Живя много в России в деревнях, я встречал не раз парней деревенских. В их смехе, удали, веселье, разгуле было то же, что в Шаляпине. Помню, когда я строил дом, один из плотников, молодой парень высокого роста, вечером после работы сорвал ветку березы и ходил взад и вперед около сарая, отмахиваясь веткой от комаров. Ходил и пел. И лицо было задумчиво так же, как у Шаляпина. Он пел про Дунай, про сад, про горе-горюшко. И видно было, что он где-то там, где Дунай и где горе-горюшко.
Я долго смотрел на него.

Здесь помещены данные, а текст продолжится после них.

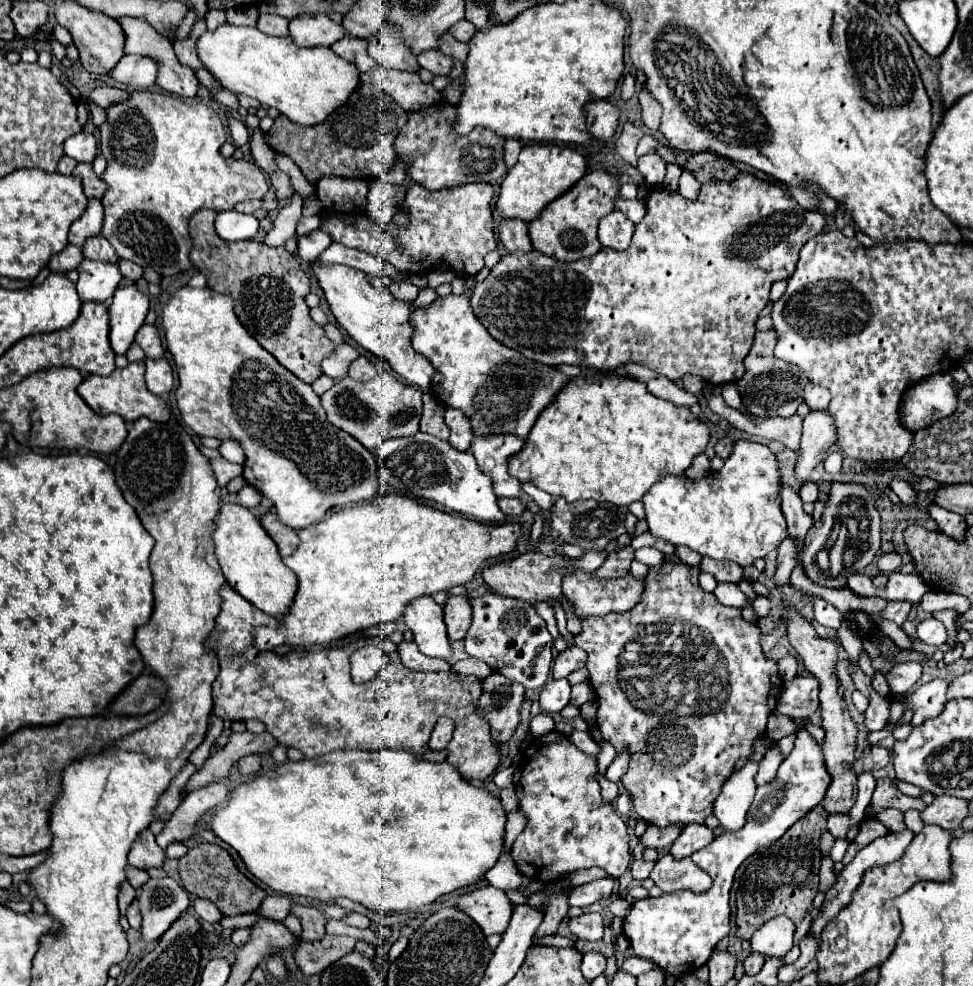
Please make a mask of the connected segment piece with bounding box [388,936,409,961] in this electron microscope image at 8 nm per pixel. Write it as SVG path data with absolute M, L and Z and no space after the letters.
M400 936L400 939L390 947L390 950L388 952L388 958L390 961L395 961L402 955L402 951L406 949L409 945L409 939L405 936Z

У него был дивный голос – тенор. И я подумал: говорят, что больше не будет такого артиста, как Шаляпин. Но так ли это?.. Может быть, и родится. Но будет ли та среда, которая поможет любовью и вниманием создаться артисту?
Помню, когда пришел Серов, я сказал ему:
– Посмотри, как спит Федор, лицо какое серьезное. И во сне даже Грозный. Лицо гения, посмотри.
– Пожалуй, – ответил Серов, – есть в нем дар и полет, но все это перемешано со всячинкой. Давеча пишу я здесь с краю у леса, где сарайчик. А он подошел ко мне и сел. И вдруг говорит: «Вот здесь всё леса и леса, есть крупный лес. Я хочу скупить леса и торговать. Ты как думаешь, Антон?» – «Что ж, говорю, как вашей милости угодно. Торгуйте». – «Да ты не смейся. На лесе-то побольше наживешь, чем на пении». Вот ты и возьми! Как это у него все вместе перепутывается.
Помню – в эту минуту отворилась дверь, и чей-то голос крикнул:
– Господин барин, к вам Глушков приехали.
Шаляпин проснулся и сел на тахте, протирая глаза.
– Господин барин, – повторил Серов, – к вам Глушков приехали.
Шаляпин расхохотался.
– Разбудили! Глушков? Что ему надо? Ну, зови сюда. А я какой-то сон видел: будто я в Питере, в номерах Мухина. И так рад, что один. Самовар у меня на столе, баранки положил на конфорку, чтобы согреть, пью чай и ем баранки с икрой, а потом иду спать. Гляжу на постель и вижу – кто-то под одеялом шевелится. Думаю – что такое. Хотел уйти. Вернулся. Посмотрел – под одеялом женщина. А тут этот орет: «Глушков приехал!»… Разбудил меня. Теперь я и не знаю, кто эта женщина: лежала спиной ко мне, лица-то я не видел.
Глушков, сняв картуз, остановился перед Шаляпиным. В глазах у него была мольба.
– Вот что, Глушков, – сказал Шаляпин. – Лес, что же мне лес, зачем? Грибы собирать? Я ведь не промышленник. Торговать не собираюсь. Мне, в сущности, не надо. Так куплю. Я сказал тебе цену. Как хочешь. Ты не соглашаешься. О чем говорить? Надоело.
– Как согласиться, Федор Иванович! Немысленно! Каждый раз – вот уж год – торгуетесь. Всё менее и менее даете. Это дровяники мне более давали.
– Так отдавай дровяникам.
– Так вы же сами говорили: «Не отдавай, Глушков, барышникам»! Я теперь отказал всем, а вы в неохоту вошли. И мне теперь с ними назад подаваться надо. Они тоже в каприз войдут. Беда! Я скину, Федор Иванович, ежели на чистые деньги только.
– Денег у меня нет – векселя дам.
– Помилуйте, куда ж я с ними денусь? На учет уйдет. Вот ведь этакое дело вышло, сами говорили.